Filadelfiya Thomas Jefferson Üniversitesi’nden nörobiyolog Richard Smeyne ve arkadaşları çalışmalarında, farklı kuşaklardan büyük bir fare topluluğunu oyuncaklar, labirentler ve tırmanacak eşyanın olduğu büyük bir alanla çevrelediler. Bazı hayvanlar ergenliğe ulaştığında onları bu çevreden ayırarak ayakkabı kutusu büyüklüğünde bir alana yalnız olarak bıraktılar.

Karmaşık bir çevresel ortamdan aniden alınarak izole edilen farelerde beyin değişikliği görüldü. 1 aylık izolasyondan sonra tüm sinir hücreleri ve nöronlarda yüzde 20’ye ulaşan bir küçülme tespit edildi. Bu değişiklik 3 aylık izolasyondan sonra daha net biçimde izlendi ve kaydedildi.

Mesajı almak: Yeşil olarak görünen sinir hücreleri “dentritik uzantı” tabir edilen ve küçük mesajları alıp iletmekten sorumlu birleşke alanlarıdır. Yeni çalışmada, 1 aylık izolasyondan sonra bu uzantıların fazlalaştığı belirlendi. Ancak izolasyon devam ettikçe bu artış ortadan kayboldu.

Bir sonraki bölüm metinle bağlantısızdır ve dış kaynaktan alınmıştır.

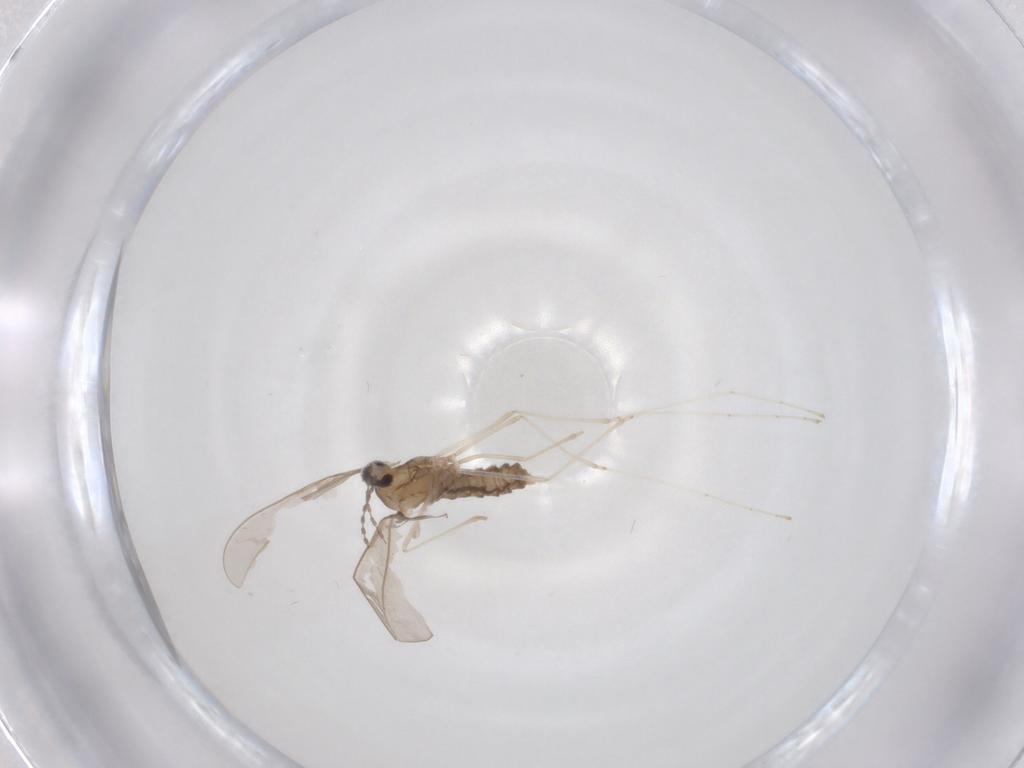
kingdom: Animalia
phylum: Arthropoda
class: Insecta
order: Diptera
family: Cecidomyiidae
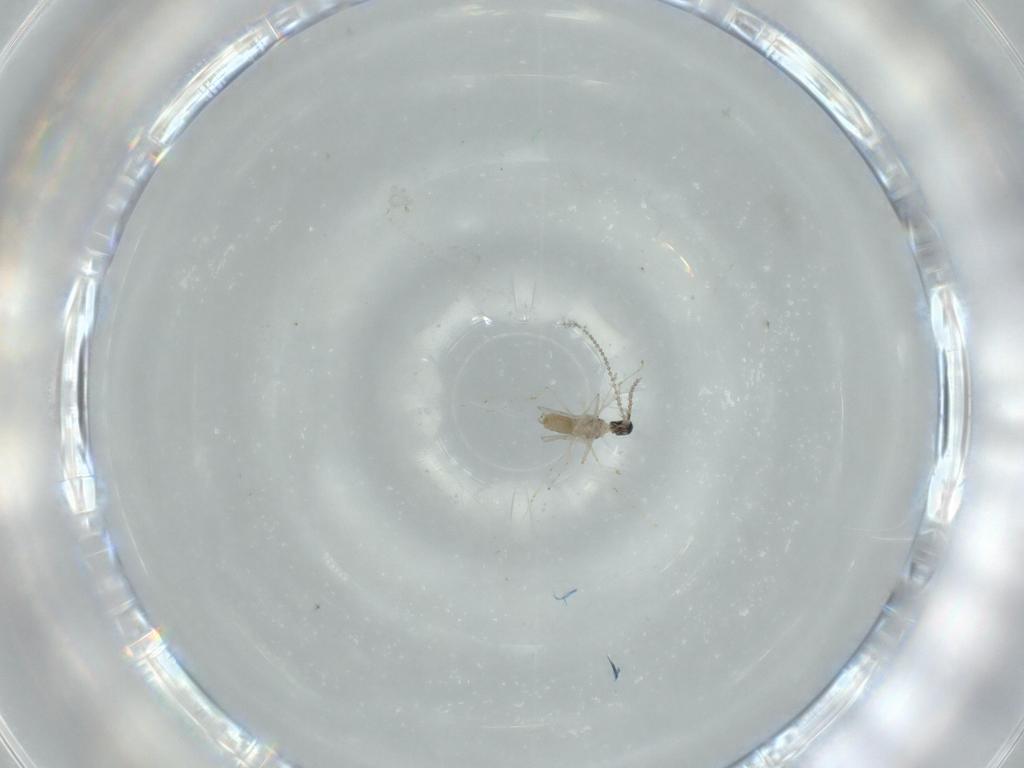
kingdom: Animalia
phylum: Arthropoda
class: Insecta
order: Diptera
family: Cecidomyiidae
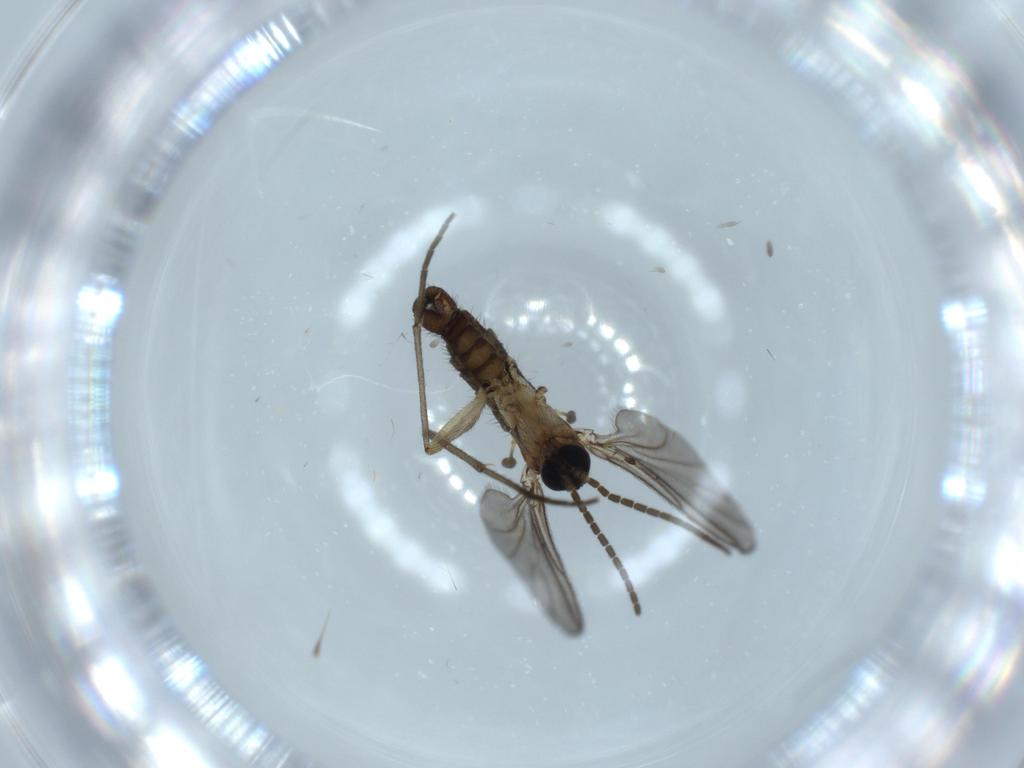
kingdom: Animalia
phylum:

Araştırmada, sürpriz bir şekilde, farelerin nöral bağlantıyı sağlayan beyin bölgelerindeki “dentritik uzantı”ların yoğunluğunda artış gözlemlendi. Bu adeta “kendini koruma” hareketi, ilk başta olumlu bir değişiklik işareti olarak değerlendirilebilirdi.

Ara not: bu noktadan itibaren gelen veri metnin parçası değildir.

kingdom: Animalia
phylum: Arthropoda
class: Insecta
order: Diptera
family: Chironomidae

Ancak 3 ay sonra bu artış neredeyse temel düzeye doğru hızla geri döndü. Anlaşılan beyin, izolasyon devamlılığı ile yüzleşince kendini koruyamıyordu. Kendini iyileştirmeye çalışıyor ancak başaramıyor ve arkasından çalışmada izlenen değişiklikler gözleniyordu.

Çalışmada başka kaygı verici değişimlere de rastlandı. Bunlar arasında; nöral büyümeyi teşvik eden BDNF proteininde azalma, stres hormonu olarak bilinen kortizol düzeylerinde değişiklik sayılabilir. Toplulukla yaşayan farelerle kıyaslanınca izole edilmişlerde aynı zamanda daha fazla nöronal DNA hasarı belirlendi.

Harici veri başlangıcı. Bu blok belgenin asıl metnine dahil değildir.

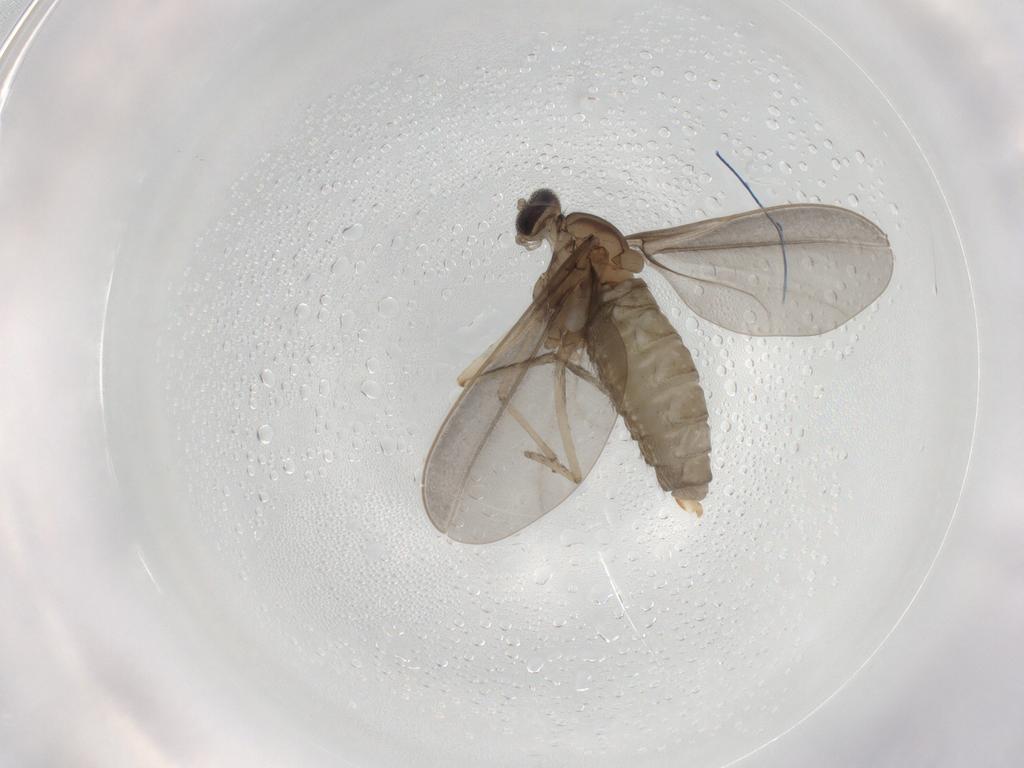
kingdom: Animalia
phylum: Arthropoda
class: Insecta
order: Diptera
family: Cecidomyiidae
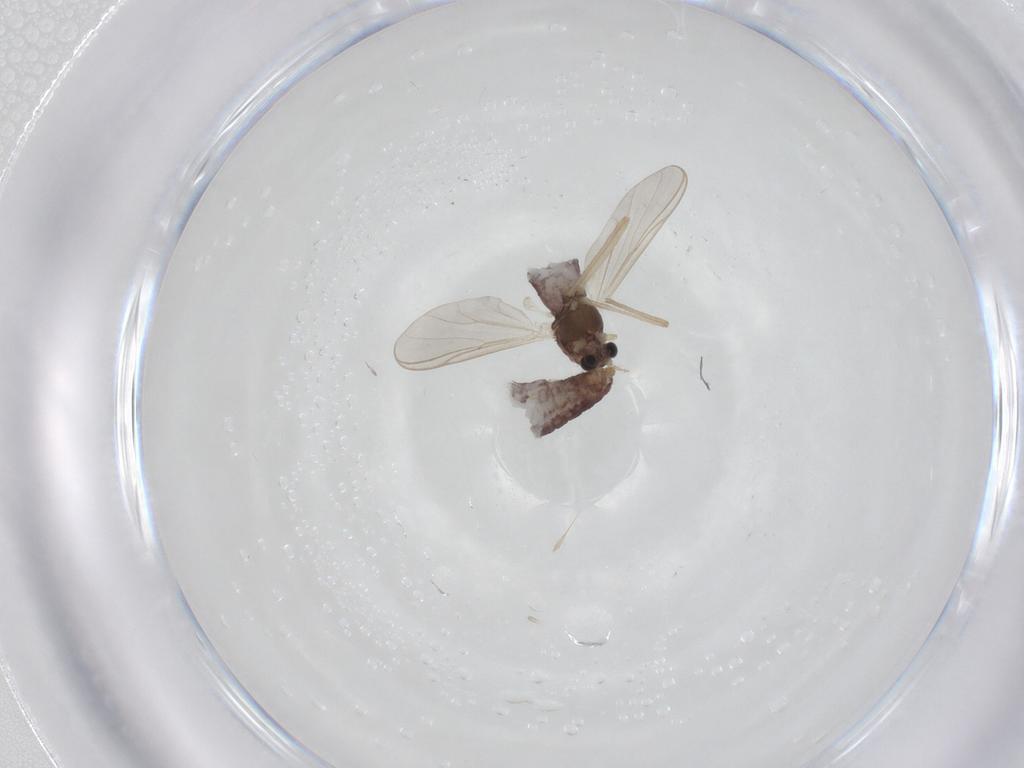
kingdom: Animalia
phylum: Arthropoda
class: Insecta
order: Diptera
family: Chironomidae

Araştırmacılar bu çalışmada bilgi alımından sorumlu duyusal korteks ve hareket kontrolümüzü sağlayan motor korteksi incelediler. Beynin diğer bölümlerinin benzer değişikliklere uğrayıp uğramadığı henüz bilinmiyor.

Bilinmeyen bir diğer parametre ise bu değişikliklerin fare davranışlarını ne şekilde etkilediği. İnsanlara uzun süreli izolasyonun, depresyon, kaygı bozukluğu ve psikoz gibi sağlık sorunlarına yol açtığı biliniyor. Ayrıca beyin gücü de etkileniyor. İzole edilen bireylerde sorun çözme, hafıza ve yön bulma sorunları sıkça yaşanıyor.

Smeyne ve ekibi araştırmayı sürdürerek, oluşan nöronal firenin davranışlar ve düşünebilme üzerine ne tür etkileri olduğunu izlemeye çalışacak. Ekip ayrıca bu değişimlerin geri dönüşümü olup olmadığını da merak ediyor. Temel soru: Ne zaman geri dönüşsüz aşamaya geçiliyor?